▶ [Dados fornecidos]
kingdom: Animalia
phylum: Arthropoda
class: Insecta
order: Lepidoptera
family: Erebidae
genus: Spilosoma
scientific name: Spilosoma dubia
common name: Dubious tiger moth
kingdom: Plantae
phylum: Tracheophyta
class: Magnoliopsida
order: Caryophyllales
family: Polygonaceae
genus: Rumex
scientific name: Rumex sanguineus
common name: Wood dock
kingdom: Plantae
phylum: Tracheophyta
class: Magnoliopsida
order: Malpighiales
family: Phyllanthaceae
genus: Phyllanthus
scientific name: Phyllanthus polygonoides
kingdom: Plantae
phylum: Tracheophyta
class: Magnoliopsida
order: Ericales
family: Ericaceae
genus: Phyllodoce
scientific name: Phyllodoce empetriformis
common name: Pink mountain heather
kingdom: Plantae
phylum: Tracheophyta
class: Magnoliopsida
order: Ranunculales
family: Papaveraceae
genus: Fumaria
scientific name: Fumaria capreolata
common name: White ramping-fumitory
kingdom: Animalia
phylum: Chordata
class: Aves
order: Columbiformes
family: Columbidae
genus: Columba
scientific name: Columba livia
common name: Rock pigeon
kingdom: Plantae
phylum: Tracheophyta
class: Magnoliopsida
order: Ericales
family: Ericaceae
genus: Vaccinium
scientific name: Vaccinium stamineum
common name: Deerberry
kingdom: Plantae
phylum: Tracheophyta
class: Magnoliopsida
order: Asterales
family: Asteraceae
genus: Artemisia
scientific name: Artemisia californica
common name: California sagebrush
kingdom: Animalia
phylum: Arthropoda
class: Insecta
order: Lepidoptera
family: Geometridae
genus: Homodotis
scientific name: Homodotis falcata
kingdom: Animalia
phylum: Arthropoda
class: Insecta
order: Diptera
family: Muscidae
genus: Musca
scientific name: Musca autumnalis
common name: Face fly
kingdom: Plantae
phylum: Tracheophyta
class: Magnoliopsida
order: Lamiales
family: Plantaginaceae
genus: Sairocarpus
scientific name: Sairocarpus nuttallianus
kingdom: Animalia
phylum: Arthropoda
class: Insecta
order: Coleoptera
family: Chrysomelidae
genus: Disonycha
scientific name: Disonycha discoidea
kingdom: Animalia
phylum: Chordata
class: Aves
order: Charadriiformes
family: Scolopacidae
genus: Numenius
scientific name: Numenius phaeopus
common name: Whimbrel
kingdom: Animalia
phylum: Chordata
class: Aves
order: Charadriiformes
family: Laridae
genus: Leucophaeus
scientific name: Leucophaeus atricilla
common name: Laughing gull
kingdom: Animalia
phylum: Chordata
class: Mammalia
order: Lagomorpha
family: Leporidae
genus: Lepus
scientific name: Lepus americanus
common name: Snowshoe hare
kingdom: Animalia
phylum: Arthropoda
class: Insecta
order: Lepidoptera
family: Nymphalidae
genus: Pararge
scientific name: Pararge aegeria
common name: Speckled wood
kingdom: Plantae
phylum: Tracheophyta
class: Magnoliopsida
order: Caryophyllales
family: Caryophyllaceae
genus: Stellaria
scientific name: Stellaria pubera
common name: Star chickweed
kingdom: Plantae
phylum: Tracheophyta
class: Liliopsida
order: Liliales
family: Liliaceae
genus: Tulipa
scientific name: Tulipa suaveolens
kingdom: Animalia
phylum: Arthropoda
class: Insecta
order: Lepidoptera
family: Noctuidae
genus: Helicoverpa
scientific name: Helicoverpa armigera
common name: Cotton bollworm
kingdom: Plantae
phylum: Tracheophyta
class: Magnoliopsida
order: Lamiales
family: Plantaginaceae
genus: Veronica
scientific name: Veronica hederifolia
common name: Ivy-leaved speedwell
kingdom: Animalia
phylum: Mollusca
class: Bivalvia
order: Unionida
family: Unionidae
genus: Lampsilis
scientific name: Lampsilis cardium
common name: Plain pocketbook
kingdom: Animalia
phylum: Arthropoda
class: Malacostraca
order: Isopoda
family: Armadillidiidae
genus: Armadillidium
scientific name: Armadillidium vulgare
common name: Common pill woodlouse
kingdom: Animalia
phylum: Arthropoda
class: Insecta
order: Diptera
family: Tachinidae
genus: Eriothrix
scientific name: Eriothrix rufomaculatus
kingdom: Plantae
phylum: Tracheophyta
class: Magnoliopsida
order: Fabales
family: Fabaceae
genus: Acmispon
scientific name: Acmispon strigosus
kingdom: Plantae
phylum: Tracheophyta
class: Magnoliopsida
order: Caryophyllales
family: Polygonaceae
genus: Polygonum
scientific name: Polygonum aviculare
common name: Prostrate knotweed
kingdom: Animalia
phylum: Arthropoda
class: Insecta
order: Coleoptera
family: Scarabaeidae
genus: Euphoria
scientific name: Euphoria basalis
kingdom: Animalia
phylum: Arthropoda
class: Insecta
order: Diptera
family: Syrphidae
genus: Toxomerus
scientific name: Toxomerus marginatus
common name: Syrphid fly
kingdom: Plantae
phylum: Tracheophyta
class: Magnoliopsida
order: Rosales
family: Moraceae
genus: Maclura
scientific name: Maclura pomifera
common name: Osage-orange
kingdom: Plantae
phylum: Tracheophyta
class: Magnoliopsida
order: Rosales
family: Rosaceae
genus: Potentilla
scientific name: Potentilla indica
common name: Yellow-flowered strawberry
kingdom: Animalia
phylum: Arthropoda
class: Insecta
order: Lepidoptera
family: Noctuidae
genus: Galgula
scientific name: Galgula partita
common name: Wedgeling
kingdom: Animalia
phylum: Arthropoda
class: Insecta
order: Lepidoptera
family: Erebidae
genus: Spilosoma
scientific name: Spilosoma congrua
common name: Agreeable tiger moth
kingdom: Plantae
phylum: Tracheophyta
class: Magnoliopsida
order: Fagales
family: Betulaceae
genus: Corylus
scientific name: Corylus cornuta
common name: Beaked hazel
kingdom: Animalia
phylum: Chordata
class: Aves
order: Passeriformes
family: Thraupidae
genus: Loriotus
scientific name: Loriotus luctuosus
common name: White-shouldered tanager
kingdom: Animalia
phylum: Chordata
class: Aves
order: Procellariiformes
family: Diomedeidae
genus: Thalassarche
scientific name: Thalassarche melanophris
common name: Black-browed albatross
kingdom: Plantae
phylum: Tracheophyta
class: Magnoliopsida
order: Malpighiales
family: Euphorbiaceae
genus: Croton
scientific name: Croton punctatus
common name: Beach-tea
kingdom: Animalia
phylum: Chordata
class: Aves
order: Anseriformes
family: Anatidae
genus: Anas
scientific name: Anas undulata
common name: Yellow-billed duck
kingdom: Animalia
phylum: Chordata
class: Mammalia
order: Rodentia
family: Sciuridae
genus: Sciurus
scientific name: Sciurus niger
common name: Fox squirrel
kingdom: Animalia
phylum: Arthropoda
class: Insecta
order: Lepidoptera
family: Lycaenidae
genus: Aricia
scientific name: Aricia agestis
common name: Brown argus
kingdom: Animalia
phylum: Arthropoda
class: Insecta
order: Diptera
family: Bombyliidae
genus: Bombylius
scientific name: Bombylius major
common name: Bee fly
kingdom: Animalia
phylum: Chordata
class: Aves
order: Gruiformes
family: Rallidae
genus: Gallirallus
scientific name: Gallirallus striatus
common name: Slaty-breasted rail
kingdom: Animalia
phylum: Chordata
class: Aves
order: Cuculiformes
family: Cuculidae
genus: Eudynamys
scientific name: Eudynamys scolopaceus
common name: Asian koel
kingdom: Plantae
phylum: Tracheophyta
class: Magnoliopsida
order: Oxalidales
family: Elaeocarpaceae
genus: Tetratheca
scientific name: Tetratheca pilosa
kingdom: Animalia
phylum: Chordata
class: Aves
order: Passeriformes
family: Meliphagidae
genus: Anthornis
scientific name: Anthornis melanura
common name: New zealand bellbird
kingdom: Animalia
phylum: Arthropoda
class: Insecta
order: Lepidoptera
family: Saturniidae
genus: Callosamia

▶ [Tarefa proposta]
Copie fielmente as linhas dos registros, desde aquela que contém "scientific name: Anthornis melanura" até o final dos registros, ambas as extremidades incluídas.

▶ [Resolução da tarefa]
scientific name: Anthornis melanura
common name: New zealand bellbird
kingdom: Animalia
phylum: Arthropoda
class: Insecta
order: Lepidoptera
family: Saturniidae
genus: Callosamia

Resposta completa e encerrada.